Social workers, charities and the police are to be given wide powers to seek restraining orders against and recover costs from men who beat their wives or partners.

The move follows ministers' concerns that women are too frightened or unwilling to take their complaints to court. Under the new scheme, specified organisations such as local authorities would be able to bring civil claims on behalf of victims of violence in the home.

Ministers believe that prosecutions of domestic violence in criminal courts fail because too few women will testify against husbands or partners.

Home Office research shows that about 25 per cent of violent crime is in the home, but only one in three attacks resulting in injury is ever reported to the police or reaches the courts.

Last week a coroner was told that Karl Bluestone, a Kent policeman, had a known history of beating his wife before he killed her and two of their young sons.

Violent husbands or partners sued by the police, or one of the other named organisations, will be restrained by a judge's order. They will also be liable for legal costs of about £1,000 and face arrest if they continue to harass the women.

But lawyers warned yesterday that the new powers could lead to the decriminalisation of domestic violence in the criminal justice system. A spokeswoman for the Solicitors Family Law Association (SFLA) said: "The focus for the police must be to regard domestic violence as a serious criminal offence and act accordingly. We would not wish to see any deviation from this approach; it is the only way to change social attitudes to domestic violence, which affects one in four families and can shape children's lives."

Victim support groups have advised the Government that women who are in a vulnerable position should be spared having to take legal action to end violence in the home. By allowing third parties to take advantage of the civil courts' relaxed rules of evidence and the lower burden of proof, the new powers could help protect thousands of women.

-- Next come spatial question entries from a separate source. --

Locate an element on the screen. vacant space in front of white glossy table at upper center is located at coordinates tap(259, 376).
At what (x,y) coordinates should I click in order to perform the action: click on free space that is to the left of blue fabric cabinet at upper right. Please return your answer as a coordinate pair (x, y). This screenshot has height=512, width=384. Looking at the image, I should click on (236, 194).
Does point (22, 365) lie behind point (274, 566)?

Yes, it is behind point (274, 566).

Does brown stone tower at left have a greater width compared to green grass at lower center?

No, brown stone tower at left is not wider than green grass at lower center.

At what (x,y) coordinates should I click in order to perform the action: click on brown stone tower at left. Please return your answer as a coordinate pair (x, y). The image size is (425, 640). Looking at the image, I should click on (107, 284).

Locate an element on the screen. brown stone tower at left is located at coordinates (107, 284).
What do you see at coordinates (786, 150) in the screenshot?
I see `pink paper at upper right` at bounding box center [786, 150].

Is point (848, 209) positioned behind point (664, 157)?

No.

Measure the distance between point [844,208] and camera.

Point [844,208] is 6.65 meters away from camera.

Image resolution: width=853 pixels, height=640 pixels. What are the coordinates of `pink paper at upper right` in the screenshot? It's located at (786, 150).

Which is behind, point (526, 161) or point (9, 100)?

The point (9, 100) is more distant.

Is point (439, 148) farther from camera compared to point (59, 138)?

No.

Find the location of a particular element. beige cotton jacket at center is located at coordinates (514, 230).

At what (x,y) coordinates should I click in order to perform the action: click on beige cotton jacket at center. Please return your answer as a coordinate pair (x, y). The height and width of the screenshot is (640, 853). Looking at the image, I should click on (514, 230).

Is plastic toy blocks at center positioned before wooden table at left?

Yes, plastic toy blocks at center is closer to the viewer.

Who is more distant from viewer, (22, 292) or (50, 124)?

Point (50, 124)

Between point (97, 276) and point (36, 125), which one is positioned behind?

Yesterday, the Government said the principal civil claims would be "non-molestation orders", which ban men from contacting their victims, or an "occupation order", prohibiting men from their family homes. These would be exercised in special domestic violence courts that would have joint criminal and civil jurisdiction.

Rosie Winterton, a minister at the Lord Chancellor's Department, said the Government had yet to establish how many organisations would be allowed to bring the new third-party actions. A spokeswoman said yesterday: "Possible candidates for this role include social services departments, voluntary groups working with survivors of domestic violence as well as the police."

Ms Winterton said: "The Government is concerned to ensure that the range of remedies available to survivors of domestic violence provides sufficient support and protection."

A spokesman for the department said a particular emphasis of the initiative would be on "greater liaison with all parties involved in domestic violence". These include doctors who have information about patients' injuries and teachers who suspect pupils come from abusive families.

But Helen Jane Arnold, of the SFLA, warned: "Because the majority of abuse takes place in private, it is difficult to see how someone else can give a full account of events."